2.
I know enough to realize that my identity, my story, and my life are one and the same. To that end, it’s more important to travel a path than it is to clearly define a sense of self. I’ve told you who I am, and it’s all true, but I can’t keep in that place for too long—I need to move. I want to grow and growth is a movement. If my flesh is words, my blood is grammar. I want to spread. A trickle to an ocean.
I need an arc. Me and my surplus of bones and my contempt for the cowardice of nature, clenching ancient codes, we need a thrust, to launch ourselves at a right angle against gravity. To make an arc.
I’ve applied numerology to my polydactyly before. Twelve months, twelve Zodiac signs, twelve seats of Odin. Six days of creation, six virtues of Buddha. Twenty-four hours. It’s no use. No thoughtful discussion has ever controlled the visceral shock people have once they learn of my distinction. The conversation goes something like this:
I’m a polydactyl. I have one extra digit on each of my hands and feet.
Really?
Really. You can see if you like—
I can already see. Wow. That’s amazing.
Are you sure it doesn’t bother you?
Wow. No, it doesn’t bother me. Not at all. But that’s amazing. That’s very rare, isn’t it?
Extremely rare.
And they all work?
My fingers?
Yeah, all your fingers. They all work the same? You can feel and move all your fingers?
Yes, they all work fine. Exactly the same. See?
Oh my God! Wow. So cool. That’s such a cool thing to have. Having extra pinkies.
Oh, it’s not the pinkies that’re extra. It’s the middle fingers.
Really?!
Yeah, really.
How do you know that?
By x-ray. You can see I have two middle fingers on each hand, not just one. See? You can pretty much see. Look.
Wow. That’s crazy—I mean, it’s not ‘crazy,’ it’s just…it’s pretty awesome, actually.
You think so? Awesome?
Yeah. It’s totally awesome.
Why?
It’s just such a cool thing. It would be less cool if you had, like, saggy little extra fingers that didn’t work, but yours are perfectly fine.
They are perfectly fine.
Wow.
Do you want to feel th—
No, that’s okay.
And from that moment on I am The Man With Extra Fingers. I am nobody. I become a concept akin to embarrassment, a grotesque, subhuman figure. Every introduction, every reveal is like a lobotomy. The flaw expenses an asset of humanity. From that moment on, from the moment they see it for themselves, I slip into the scapegoat. The politeness is surface; deep down they want to cast stones. Clap my throat in irons, strip me bare, whip me out of town. They do. They don’t know it but they do.

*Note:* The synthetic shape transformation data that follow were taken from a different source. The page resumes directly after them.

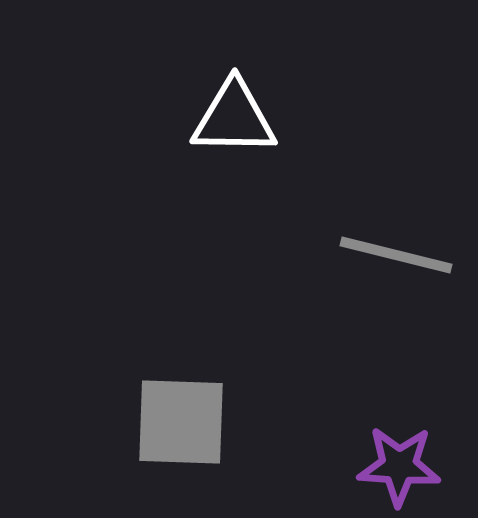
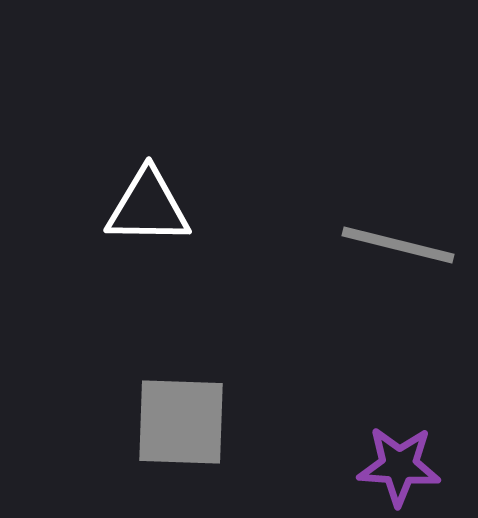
white triangle: moved 86 px left, 89 px down
gray line: moved 2 px right, 10 px up
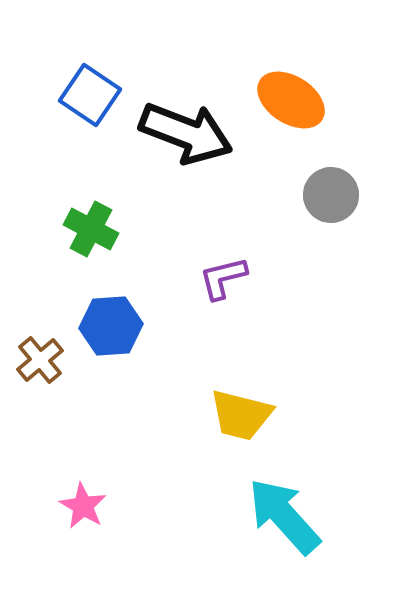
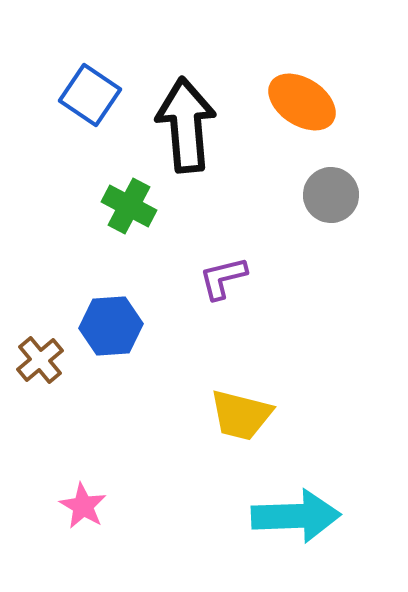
orange ellipse: moved 11 px right, 2 px down
black arrow: moved 8 px up; rotated 116 degrees counterclockwise
green cross: moved 38 px right, 23 px up
cyan arrow: moved 12 px right; rotated 130 degrees clockwise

Sometimes they want to take a picture, a photo. A gesture of celebrity one might think. But in truth, it’s documentation. Evidence. A report to the others. They want to capture me. They’ve never seen such a thing and never will again, but I meet people every day. I know that look. It is the sneer of survival. It is the species mocking me. A kneejerk death sentence.
Part of what troubles them is their rigid definition of a person. Because it’s so implicit to their psyche, so rarely challenged, a moment like meeting me compels them to think in ways they never have. What they see in me is a human being who has extra human parts grafted onto himself, and what their subconscious wants to know is, What did he do with the rest of the body from which he stole those pieces?

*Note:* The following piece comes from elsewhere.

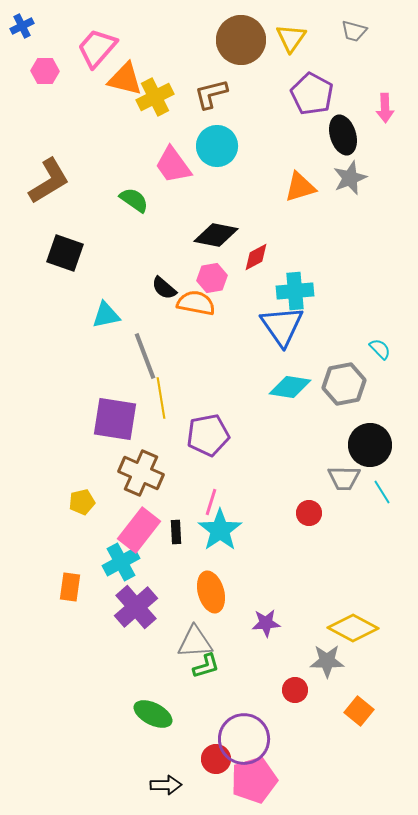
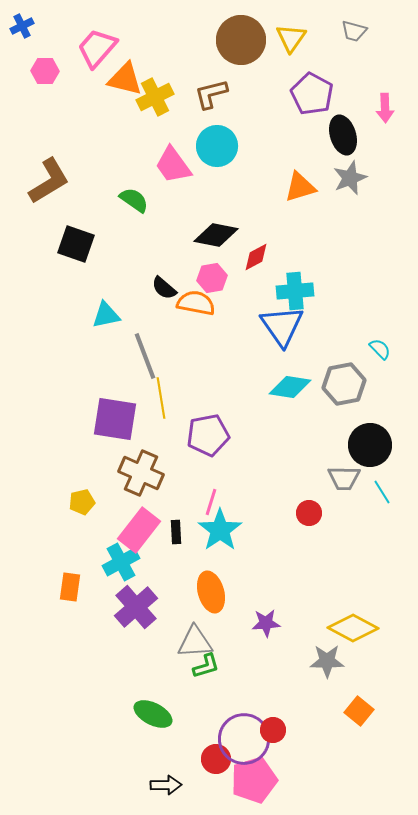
black square at (65, 253): moved 11 px right, 9 px up
red circle at (295, 690): moved 22 px left, 40 px down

The collective psyche thinks I’m a murderer. That I’ve killed off one of our own to flaunt a perverse excess.
They regard me as an amalgam of parts. That I am whole does not compute. That notion is like a hieroglyph from a dead language.
When you stare at a light for a while and then look away, the spot stays darkened. It’s the same with people’s implicit understanding of humanity. Bipedal, laughter, clothing, a name, a language, ceremony, ten fingers and ten toes. It’s been branded onto their minds. When they regard me, they can only see the darkened spot. When it wears off, they have questions, they feel shame, they wonder why they are agreeing to let me live. They want to seek higher ground. They want me erased. They want to go back in time.
Sometimes I want to go back in time, too. I want to revisit the very beginning, my first word, first predicate, to see if I could take it back. Maybe if I used different words, said different things, I’d have a different fate, be a different man. It’s hard to say.
Perhaps what I need is some scenery. If my identity, my story, and my life are one and the same, I’ll need a setting. That is still up in the air, and could make all the difference. In medieval Bavaria I’d be a street beggar. In modern Uttar Pradesh I’d be a holy incarnation. That might be the key. It will take who I am to relate and engage with where I am, intersecting with when I am, that will fill out the story, and hopefully save me, redeem whatever I can manage to earn and lose. I should also want to explore how I got to be this way.
I have to wonder, Whose experiment am I?
I’m aware I probably surprised you with my perspective on The Founder Effect. You figured I would equate my tactile excess with the sort of diseases The Founder Effect often breeds. That I would put myself in the category of disfigurement. Fruit of the bad seeds.
But I wouldn’t. For as slight as my character is of yet, I know that everything is wrong but me.